The room is shadowy and cozy, despite glaring fluorescent lights. A spiraling metal staircase leads to an iron nest of latticed floor and shelves. On those shelves sit pieces of history, too innumerable to count.
It contains more than 50 years in a tiny box. It’s the campus radio station WMUC 88.1 FM’s record library.
The library predates most of us, originating in the 1960s and 70s. Disc jockeys received vinyl much like DJs today receive demo CDs from record companies and independent artists alike, and sometimes, DJs brought their own, said Laura Schnitker, a ethnomusicologist and sound archivist who has worked with WMUC since 2006.
“Some of them have told me that they brought records to WMUC and left them there in good faith so people could use them, and either forgot about them or donated them because they knew they weren’t going to listen anymore,” she said.
As music is a precious commodity not to be wasted, the donations amassed.

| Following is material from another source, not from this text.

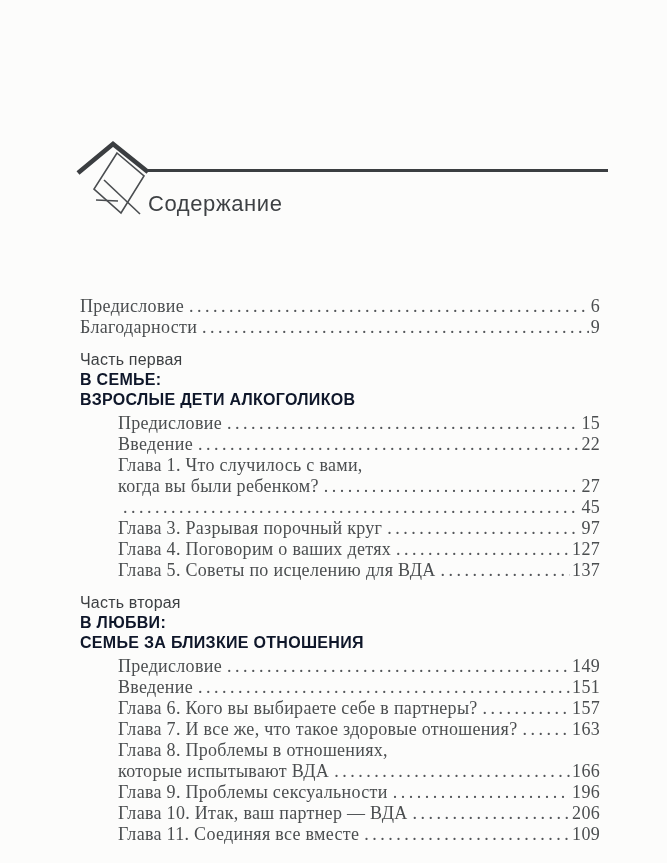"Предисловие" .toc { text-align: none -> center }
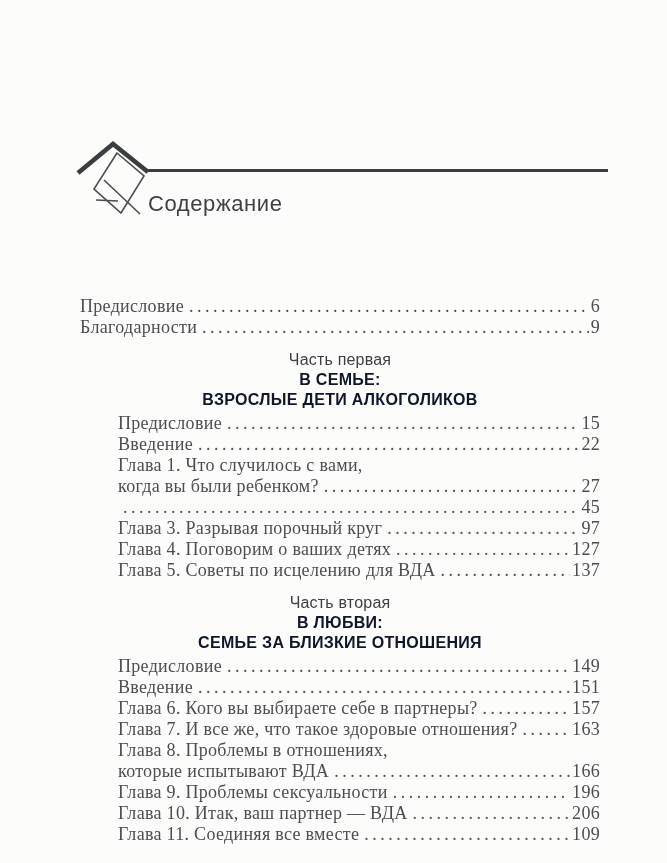"Часть первая" .toc-section { margin-top: 12px -> 20px }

Well-hidden within WMUC’s labyrinthine corridors, the library is surprisingly expansive. Two levels of metal shelving nestle what could be upward of 25,000 records. No one really knows the exact amount, and no one’s really counted, but rumor says the collection is the biggest east of the Mississippi River, Schnitker said.

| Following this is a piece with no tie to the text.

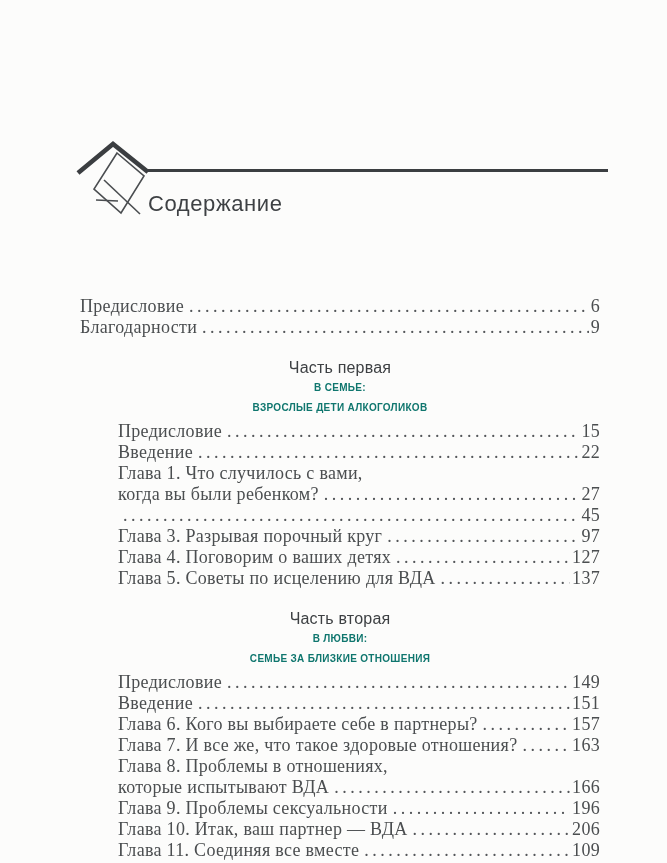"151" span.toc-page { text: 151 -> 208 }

For decades, WMUC was the only alternative radio station in the greater Washington area, Schnitker said, so local musicians found their audience on the station’s airwaves. Some of those artists’ LPs never made it big, but they made it to the record library.
“If you’ve seen it, you know it’s huge and it’s really diverse,” Schnitker said. “There’s some very obscure stuff in there. I’ve wondered if it exists anywhere [else].”
More than just indie gems populate the shelves. Titans of classic rock, oldie balladeers and virtuoso pianists take up residency in the same neighborhood. One visit turns up everything from The Who to Bob Seger to Chopin to Paul Anka. A few select rarities — original Lennons and a Fleetwood Mac — occupy a separate space to ensure their safety.
On the walls are jackets that lost their record somewhere along the way: A few favorites are a collection of whale sounds called Deep Voices and Robin Williams’ comedy album Throbbing Python of Love.
For all its splendor, the library is delightfully disorganized — for now. Former record librarian and senior communication major Aminat Yahaya started an organization system that the current librarian, Meredith Pecukonis, is continuing.
“The system is continuously in progress,” Yahaya said. “What we’ve been working on is getting back to order and creating it by genre and, within that genre, by alphabetical order.”
The staff also catalogs the records to track their movements and minimize theft.
Few DJs currently spin vinyl live. If they want to, station policy asks that they bring their own needle, as “needles seem to disappear quickly” Yahaya said. That doesn’t necessarily mean the records are pointless. More of a modern museum than a storage room, the library is “a collective record of the musical past that didn’t survive the migration to digital format,” Schnitker said.
“If we didn’t have it, that stuff would be lost forever,” she said.